Normally when we count, we use the decimal number system, which is base-10. This means, there are 10 digits that we use to count: 0,1,2,3,4,5,6,7,8,9.

When our computer stores data--int, char, float or anything else--it uses binary, a base-2 number system. This means, there are only 2 digits: 1 and 0.

Because binary is base-2, we need to use more digits. This means that numbers quickly become very long. For example, the number 61 is 1111101. When we want to use less space, we use a number system called Hexidecimal, which is base-16. The digits are 0,1,2,3,4,5,6,7,8,9,A,B,C,D,E,F.

In the following table, we'll look at how each number system thinks about different numbers

Decimal Binary Hexidecimal
1 1 1
2 10 2
3 11 3
4 100 4
5 101 5
6 110 6
7 111 7
8 1000 8
9 1001 9
10 1010 A
Decimal Binary Hexidecimal
11 1011 B
12 1100 C
13 1101 D
14 1110 E
15 1111 F
16 10000 10
17 10001 11
18 10010 12
19 10011 13
20 10100 14

Hexidecimal numbers are very important. If you continue programming, you will see them very often.

UNICODE

While ASCII has enough space for all of the Latin characters (and all the European accent characters), there isn't enough room for other languages. We can solve this problem with UNICODE, a huge table with room for 110,000 different characters. With UNICODE, we can write programs that input and output in languages like Chinese, Arabic, Sanskrit and Thai.

The UNICODE table is broken up into many pieces, here is the Thai UNICODE page. Each letter has a Hexidecimal number assigned to it. For example, ก is assigned 0E01, which would be 3585 in decimal numbers.
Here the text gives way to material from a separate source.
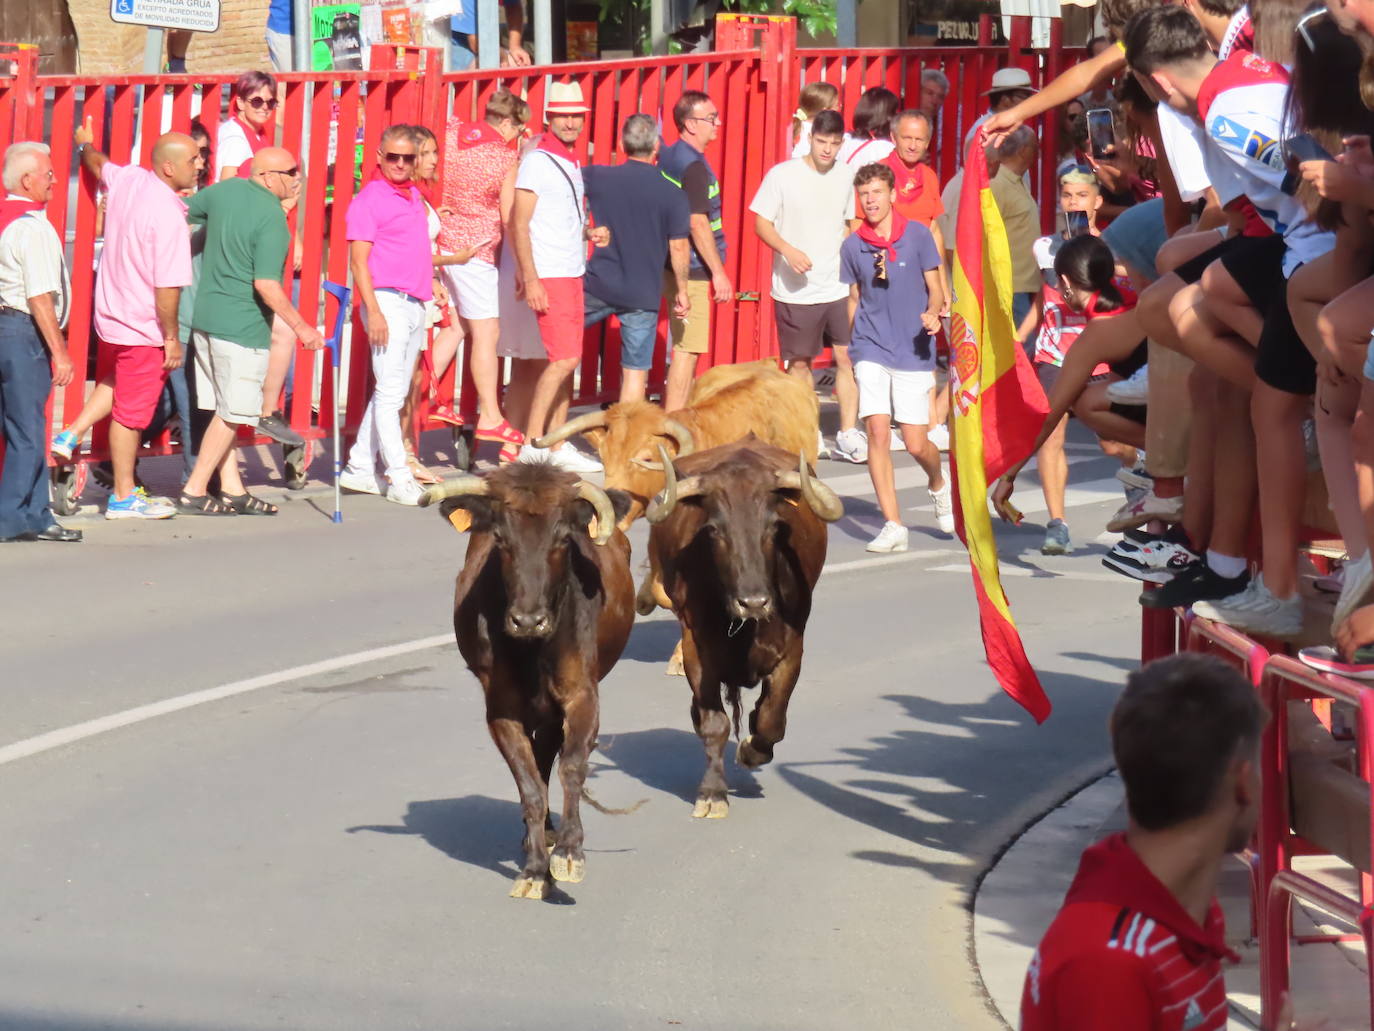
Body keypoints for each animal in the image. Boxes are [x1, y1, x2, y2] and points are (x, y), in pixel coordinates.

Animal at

Let's look at our "Hello World!" example, but now in Thai using UNICODE numbers.

0 1 2 3 4 5 6 7 8 9
'ส' 'ว' '  ั ' 'ส' 'ด' '   ี' 'โ' 'ล' 'ก' '\0'
0 1 2 3 4 5 6 7 8 9
0E2A 0E27 0E31 0E2A 0E14 0E35 0E42 0E25 0E01 0000

Writing a UNICODE program

In order to use UNICODE in our program, we'll have to change the way we've been dealing with Strings.
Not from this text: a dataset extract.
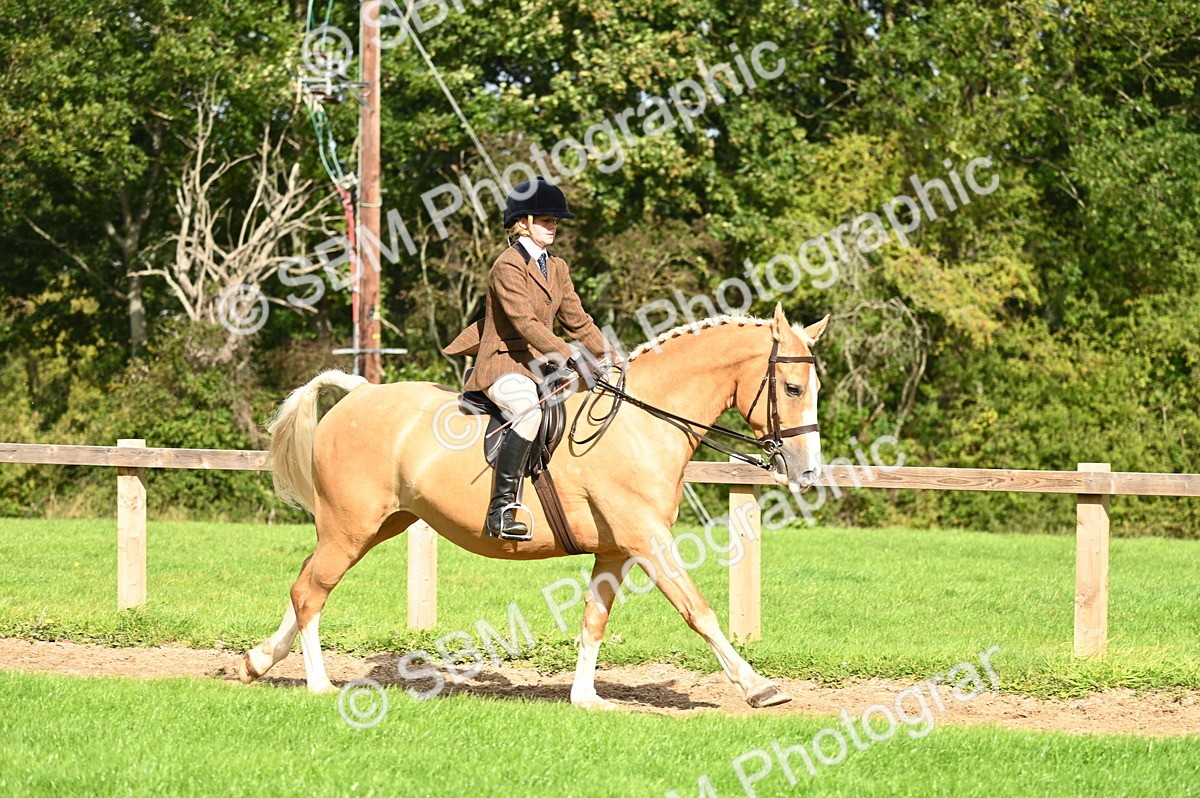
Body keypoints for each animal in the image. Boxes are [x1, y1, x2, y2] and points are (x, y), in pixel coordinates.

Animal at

We have to use a new type called wchar_t, the wide character type. These "wide" strings have to be written with an L before them. Each character is written as \uxxxx, where the x's are the UNICODE number.We have to use special "wide" input and output functions, like wprintf() and fwgets().

wchar_t hello[1000] = L"\u0E2A\u0E27\u0E31\u0E2A\u0E14\u0E35\u0E42\u0E25\u0E01";
wprintf(L"%s", hello);

Depending on what computer you use, writing UNICODE programs might be easy or impossible. On Mac or Linux computers, UNICODE programs are easy to write. On Windows, your output will be wrong, but you can still do File I/O if you do it right.